Reproduce verbatim the lines starting at the one containing "th, accuracy or completeness of" and ending at the one containing "FAIS Disclaimer", both included.
════════
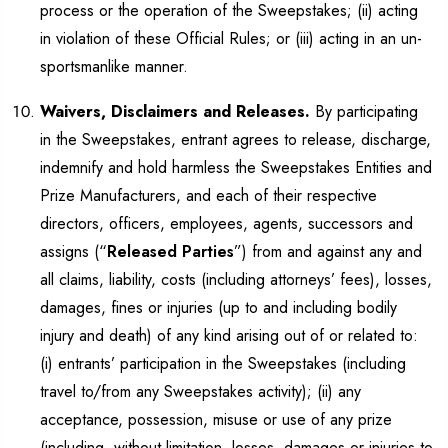
process or the operation of the Sweepstakes; (ii) acting
in violation of these Official Rules; or (iii) acting in an un-
sportsmanlike manner.
Waivers, Disclaimers and Releases.
By participating
in the Sweepstakes, entrant agrees to release, discharge,
indemnify and hold harmless the Sweepstakes Entities and
Prize Manufacturers, and each of their respective
directors, officers, employees, agents, successors and
assigns (“
Released Parties
”) from and against any and
all claims, liability, costs (including attorneys’ fees), losses,
damages, fines or injuries (up to and including bodily
injury and death) of any kind arising out of or related to:
(i) entrants’ participation in the Sweepstakes (including
travel to/from any Sweepstakes activity); (ii) any
acceptance, possession, misuse or use of any prize
(including, without limitation, losses, damages or injuries to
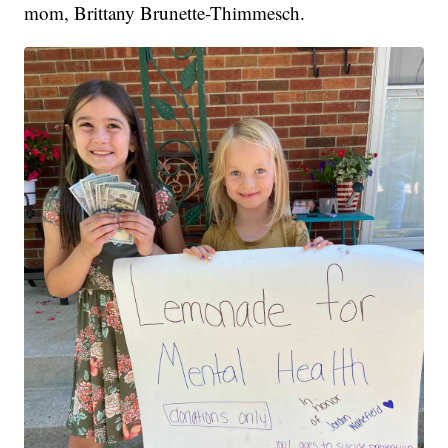
mom, Brittany Brunette-Thimmesch.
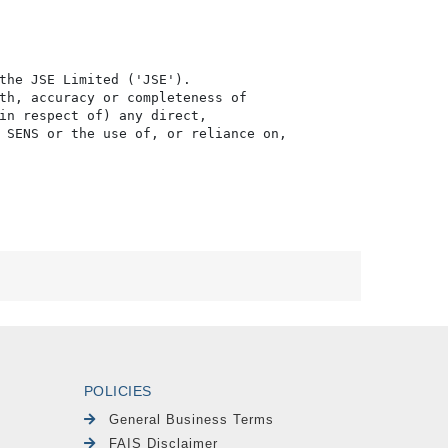
the JSE Limited ('JSE'). 

th, accuracy or completeness of

in respect of) any direct, 

 SENS or the use of, or reliance on,

POLICIES
General Business Terms
FAIS Disclaimer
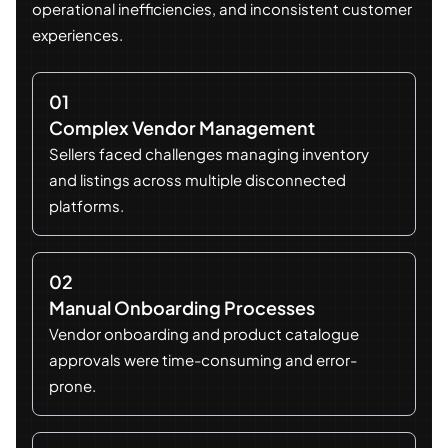
operational inefficiencies, and inconsistent customer
experiences.
01
Complex Vendor Management
Sellers faced challenges managing inventory
and listings across multiple disconnected
platforms.
02
Manual Onboarding Processes
Vendor onboarding and product catalogue
approvals were time-consuming and error-
prone.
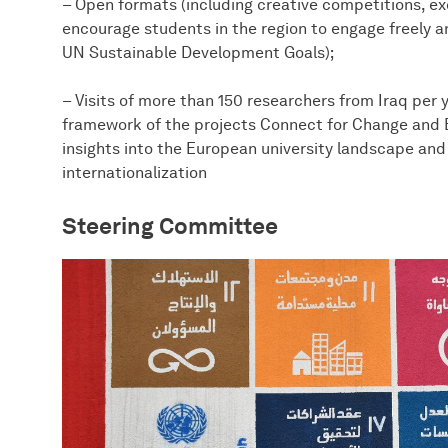
– Open formats (including creative competitions, ex
encourage students in the region to engage freely an
UN Sustainable Development Goals);
– Visits of more than 150 researchers from Iraq per 
framework of the projects Connect for Change and B
insights into the European university landscape and
internationalization
Steering Committee​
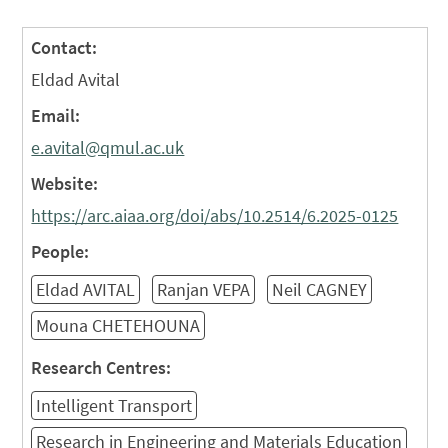
Contact:
Eldad Avital
Email:
e.avital@qmul.ac.uk
Website:
https://arc.aiaa.org/doi/abs/10.2514/6.2025-0125
People:
Eldad AVITAL
Ranjan VEPA
Neil CAGNEY
Mouna CHETEHOUNA
Research Centres:
Intelligent Transport
Research in Engineering and Materials Education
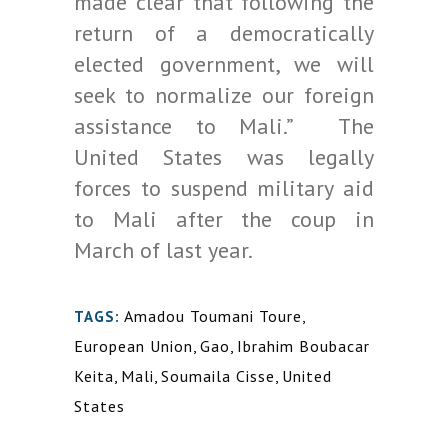
made clear that following the
return of a democratically
elected government, we will
seek to normalize our foreign
assistance to Mali.” The
United States was legally
forces to suspend military aid
to Mali after the coup in
March of last year.
Amadou Toumani Toure
,
TAGS:
European Union
,
Gao
,
Ibrahim Boubacar
Keita
,
Mali
,
Soumaila Cisse
,
United
States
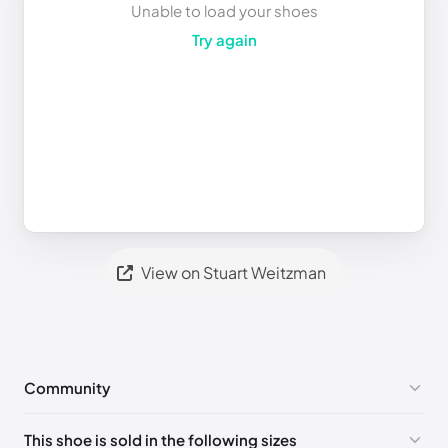
Unable to load your shoes
Try again
View on Stuart Weitzman
Community
No comments yet!
This shoe is sold in the following sizes
Please
log in
to post a comment.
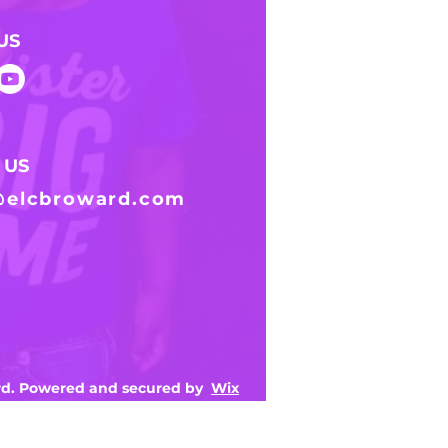
US
 US
@elcbroward.com
ard. Powered and secured by
Wix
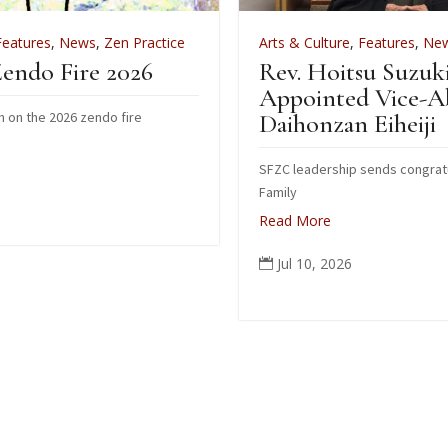
 Practice
Arts & Culture
,
Features
,
News
,
Zen Practice
026
Rev. Hoitsu Suzuki
Appointed Vice-Abbot of
ire
Daihonzan Eiheiji
SFZC leadership sends congratulations to Suzuki
Family
Read More
Jul 10, 2026

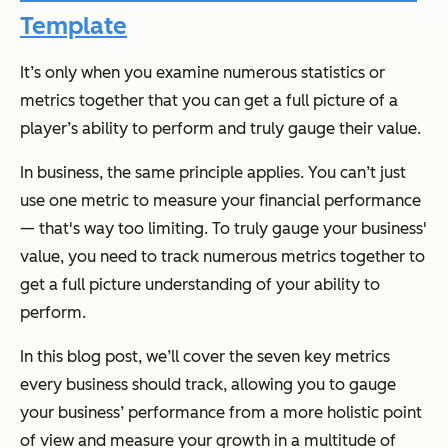
Template
It’s only when you examine numerous statistics or
metrics together that you can get a full picture of a
player’s ability to perform and truly gauge their value.
In business, the same principle applies. You can’t just
use one metric to measure your financial performance
— that's way too limiting. To truly gauge your business'
value, you need to track numerous metrics together to
get a full picture understanding of your ability to
perform.
In this blog post, we’ll cover the seven key metrics
every business should track, allowing you to gauge
your business’ performance from a more holistic point
of view and measure your growth in a multitude of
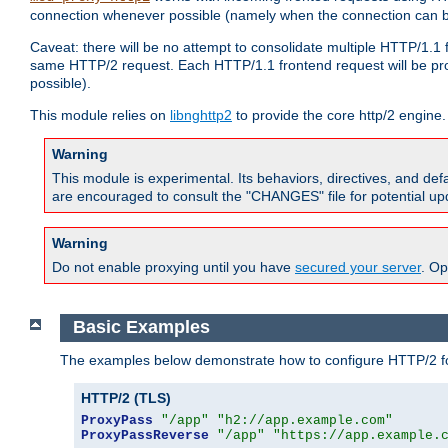
connection whenever possible (namely when the connection can b
Caveat: there will be no attempt to consolidate multiple HTTP/1.1
same HTTP/2 request. Each HTTP/1.1 frontend request will be pro
possible).
This module relies on
libnghttp2
to provide the core http/2 engine.
Warning
This module is experimental. Its behaviors, directives, and de
are encouraged to consult the "CHANGES" file for potential up
Warning
Do not enable proxying until you have
secured your server
. Op
Basic Examples
The examples below demonstrate how to configure HTTP/2 fo
HTTP/2 (TLS)
ProxyPass
"/app"
"h2://app.example.com"
ProxyPassReverse
"/app"
"https://app.example.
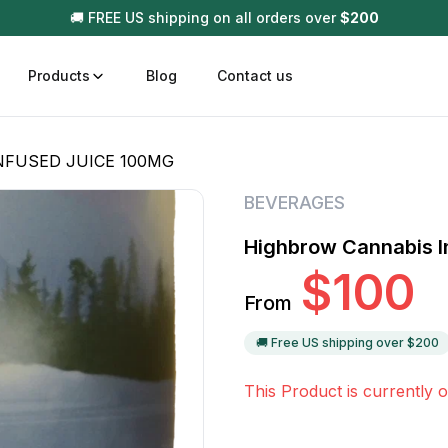
🚚 FREE US shipping on all orders over
$
200
Products
Blog
Contact us
NFUSED JUICE 100MG
t
Disposable (All In One) Carts
Vega
BEVERAGES
510 Battery Carts
Hard
Highbrow Cannabis I
n
Gum
$
100
Choc
From
Infused Pre Rolls
Tinc
Flower Only
🚚 Free US shipping over $
200
This Product is currently o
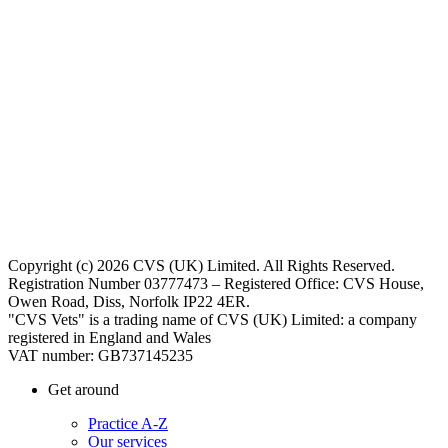
Copyright (c) 2026 CVS (UK) Limited. All Rights Reserved.
Registration Number 03777473 – Registered Office: CVS House,
Owen Road, Diss, Norfolk IP22 4ER.
"CVS Vets" is a trading name of CVS (UK) Limited: a company
registered in England and Wales
VAT number: GB737145235
Get around
Practice A-Z
Our services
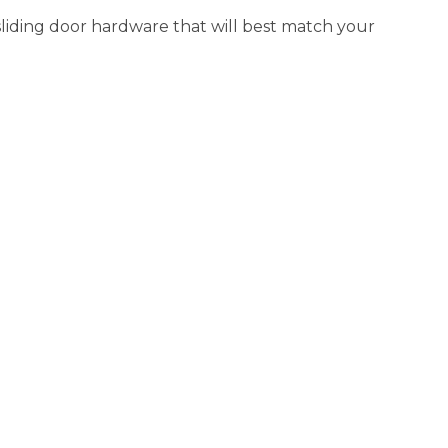
 sliding door hardware that will best match your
════════
__Answer space__
th, accuracy or completeness of

in respect of) any direct, 

 SENS or the use of, or reliance on,

POLICIES
General Business Terms
FAIS Disclaimer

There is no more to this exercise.